Ingredients:
- 4 medium potatoes
- 1 small onion, finely chopped
- 2 tbsps all-purpose flour
- 1 large egg, beaten
- 1 tsp sea salt
- ½ tsp black pepper
- ½ tsp garlic powder (optional)
- 2 tbsps vegetable oil
- fresh parsley for garnish (optional)
Instructions:
- Peel the potatoes and grate them using a coarse grater.
- Place the grated potatoes in a bowl of cold water and let them soak for 5 minutes. This helps to remove some of the starch and makes the hash browns crispier.
- Drain the grated potatoes and then place them in a clean kitchen towel. Squeeze out as much moisture as possible. The drier the potatoes, the crispier the hash browns will be.
- In a large mixing bowl, combine the grated potatoes, finely chopped onion, flour, beaten egg, sea salt, black pepper, and garlic powder (if using). Mix until well combined.
- Heat 2 tbsps vegetable oil in your Sensarte Ceramic Nonstick Deep Frying Pan over medium-high heat until the oil is shimmering.
- Scoop about ¼ cup of the potato mixture into the pan and flatten it with a spatula to form a patty.

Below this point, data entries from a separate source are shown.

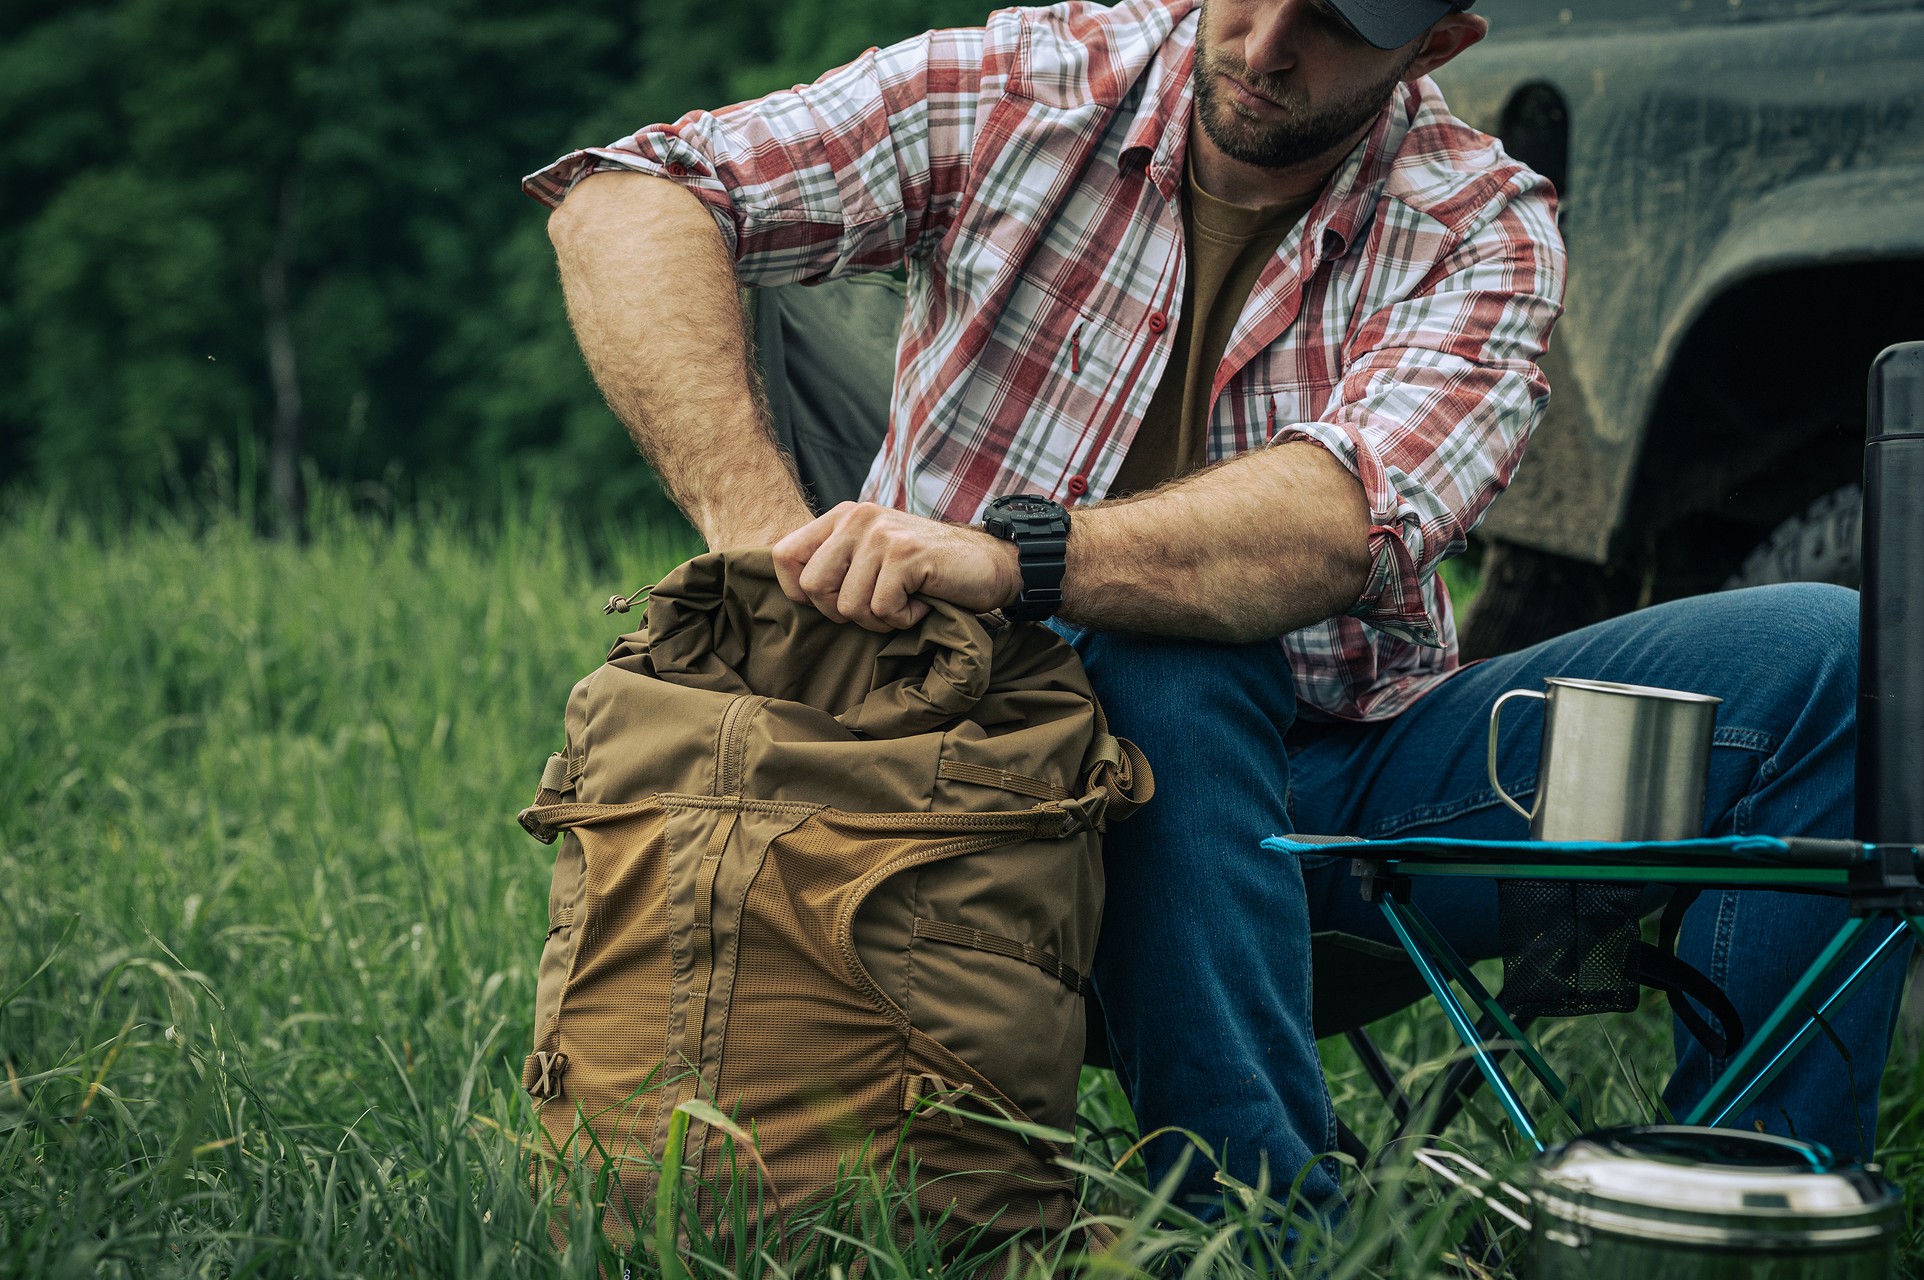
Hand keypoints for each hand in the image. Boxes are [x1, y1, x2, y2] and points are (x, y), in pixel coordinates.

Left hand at [771, 502, 1021, 630]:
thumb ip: (836, 563)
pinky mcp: (906, 554)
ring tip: (905, 602)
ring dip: (879, 619)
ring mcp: (882, 534)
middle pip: (812, 587)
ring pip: (848, 606)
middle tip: (878, 606)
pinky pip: (882, 610)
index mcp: (842, 516)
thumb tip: (794, 593)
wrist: (989, 564)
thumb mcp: (872, 556)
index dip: (800, 591)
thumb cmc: (925, 571)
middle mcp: (858, 518)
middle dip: (842, 613)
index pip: (784, 555)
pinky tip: (922, 604)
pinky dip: (904, 620)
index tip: (833, 601)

- Cook the hash browns in batches, making sure not to overcrowd the pan. Fry each patty for about 3-4 minutes on each side or until golden brown and crispy.

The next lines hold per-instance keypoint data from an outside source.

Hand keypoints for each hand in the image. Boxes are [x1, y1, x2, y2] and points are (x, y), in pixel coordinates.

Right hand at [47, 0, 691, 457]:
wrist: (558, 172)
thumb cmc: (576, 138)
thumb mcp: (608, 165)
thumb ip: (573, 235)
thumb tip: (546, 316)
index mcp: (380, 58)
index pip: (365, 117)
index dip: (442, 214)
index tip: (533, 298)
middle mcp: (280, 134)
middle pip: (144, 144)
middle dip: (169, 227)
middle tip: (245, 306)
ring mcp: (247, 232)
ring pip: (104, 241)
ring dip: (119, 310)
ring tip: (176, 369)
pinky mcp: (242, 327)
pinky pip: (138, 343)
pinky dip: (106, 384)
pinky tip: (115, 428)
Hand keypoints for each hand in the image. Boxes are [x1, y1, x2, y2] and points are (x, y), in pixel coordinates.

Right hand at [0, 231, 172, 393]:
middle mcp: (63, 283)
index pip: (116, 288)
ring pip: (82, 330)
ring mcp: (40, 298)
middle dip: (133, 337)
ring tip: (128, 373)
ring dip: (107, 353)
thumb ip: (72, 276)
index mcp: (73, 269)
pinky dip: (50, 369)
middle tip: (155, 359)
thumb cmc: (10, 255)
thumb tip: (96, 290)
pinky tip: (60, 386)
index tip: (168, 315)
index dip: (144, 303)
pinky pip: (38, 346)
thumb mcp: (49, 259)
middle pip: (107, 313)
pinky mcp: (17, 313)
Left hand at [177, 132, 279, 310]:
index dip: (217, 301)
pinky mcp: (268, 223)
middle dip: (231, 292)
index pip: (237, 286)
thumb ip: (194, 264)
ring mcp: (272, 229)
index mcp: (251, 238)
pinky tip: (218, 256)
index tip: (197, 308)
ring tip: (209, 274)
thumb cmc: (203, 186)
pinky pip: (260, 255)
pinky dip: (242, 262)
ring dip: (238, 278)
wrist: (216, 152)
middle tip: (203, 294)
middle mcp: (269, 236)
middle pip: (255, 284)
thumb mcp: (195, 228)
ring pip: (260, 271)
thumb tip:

- Transfer the cooked hash browns to a plate lined with paper towels to drain any excess oil.
- Garnish with fresh parsley if desired. Serve hot with your favorite breakfast sides and enjoy!
Tips: For extra flavor, you can add grated cheese or finely chopped herbs to the potato mixture before frying. Or serve with a dollop of sour cream or a side of ketchup for a classic taste.